*Exercise aim:* Print the data below verbatim, leaving the picture out of your answer.

Stored data
☆ ☆ ☆ ☆ ☆

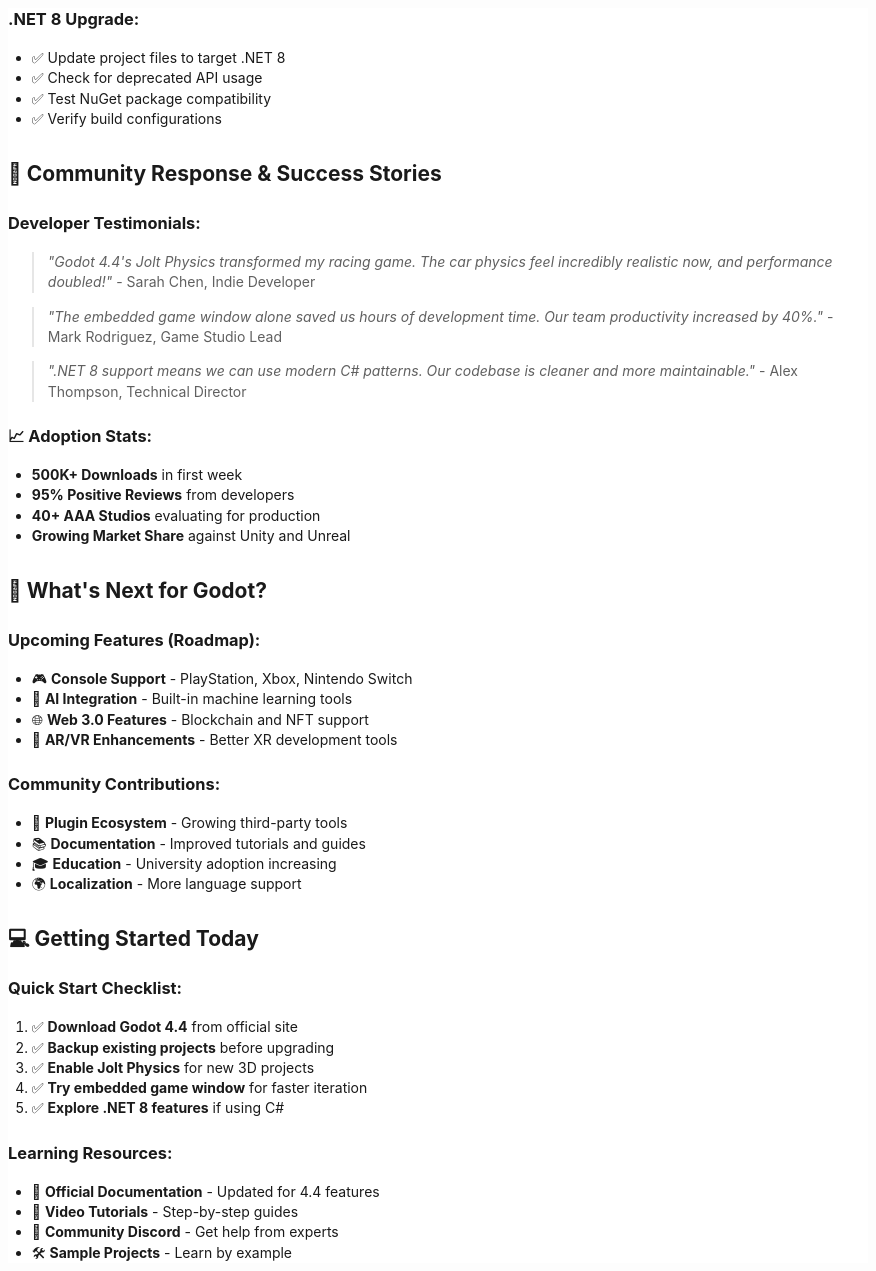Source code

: ### **.NET 8 Upgrade:**
- ✅ Update project files to target .NET 8
- ✅ Check for deprecated API usage
- ✅ Test NuGet package compatibility
- ✅ Verify build configurations

## 🌟 Community Response & Success Stories

### **Developer Testimonials:**

> *"Godot 4.4's Jolt Physics transformed my racing game. The car physics feel incredibly realistic now, and performance doubled!"* - Sarah Chen, Indie Developer

> *"The embedded game window alone saved us hours of development time. Our team productivity increased by 40%."* - Mark Rodriguez, Game Studio Lead

> *".NET 8 support means we can use modern C# patterns. Our codebase is cleaner and more maintainable."* - Alex Thompson, Technical Director

### **📈 Adoption Stats:**
- **500K+ Downloads** in first week
- **95% Positive Reviews** from developers
- **40+ AAA Studios** evaluating for production
- **Growing Market Share** against Unity and Unreal

## 🔮 What's Next for Godot?

### **Upcoming Features (Roadmap):**
- 🎮 **Console Support** - PlayStation, Xbox, Nintendo Switch
- 🤖 **AI Integration** - Built-in machine learning tools
- 🌐 **Web 3.0 Features** - Blockchain and NFT support
- 📱 **AR/VR Enhancements** - Better XR development tools

### **Community Contributions:**
- 🔧 **Plugin Ecosystem** - Growing third-party tools
- 📚 **Documentation** - Improved tutorials and guides
- 🎓 **Education** - University adoption increasing
- 🌍 **Localization** - More language support

## 💻 Getting Started Today

### **Quick Start Checklist:**
1. ✅ **Download Godot 4.4** from official site
2. ✅ **Backup existing projects** before upgrading
3. ✅ **Enable Jolt Physics** for new 3D projects
4. ✅ **Try embedded game window** for faster iteration
5. ✅ **Explore .NET 8 features** if using C#

### **Learning Resources:**
- 📖 **Official Documentation** - Updated for 4.4 features
- 🎥 **Video Tutorials** - Step-by-step guides
- 💬 **Community Discord** - Get help from experts
- 🛠️ **Sample Projects** - Learn by example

☆ ☆ ☆ ☆ ☆

*Solution:*
Source code

: ### **.NET 8 Upgrade:**
- ✅ Update project files to target .NET 8
- ✅ Check for deprecated API usage
- ✅ Test NuGet package compatibility
- ✅ Verify build configurations

## 🌟 Community Response & Success Stories

### **Developer Testimonials:**

> *"Godot 4.4's Jolt Physics transformed my racing game. The car physics feel incredibly realistic now, and performance doubled!"* - Sarah Chen, Indie Developer

> *"The embedded game window alone saved us hours of development time. Our team productivity increased by 40%."* - Mark Rodriguez, Game Studio Lead

> *".NET 8 support means we can use modern C# patterns. Our codebase is cleaner and more maintainable."* - Alex Thompson, Technical Director

### **📈 Adoption Stats:**
- **500K+ Downloads** in first week
- **95% Positive Reviews** from developers
- **40+ AAA Studios** evaluating for production
- **Growing Market Share** against Unity and Unreal

## 🔮 What's Next for Godot?

### **Upcoming Features (Roadmap):**
- 🎮 **Console Support** - PlayStation, Xbox, Nintendo Switch
- 🤖 **AI Integration** - Built-in machine learning tools
- 🌐 **Web 3.0 Features** - Blockchain and NFT support
- 📱 **AR/VR Enhancements** - Better XR development tools

### **Community Contributions:**
- 🔧 **Plugin Ecosystem** - Growing third-party tools
- 📚 **Documentation** - Improved tutorials and guides
- 🎓 **Education** - University adoption increasing
- 🌍 **Localization** - More language support

## 💻 Getting Started Today

### **Quick Start Checklist:**
1. ✅ **Download Godot 4.4** from official site
2. ✅ **Backup existing projects** before upgrading
3. ✅ **Enable Jolt Physics** for new 3D projects
4. ✅ **Try embedded game window** for faster iteration
5. ✅ **Explore .NET 8 features** if using C#

### **Learning Resources:**
- 📖 **Official Documentation** - Updated for 4.4 features
- 🎥 **Video Tutorials** - Step-by-step guides
- 💬 **Community Discord** - Get help from experts
- 🛠️ **Sample Projects** - Learn by example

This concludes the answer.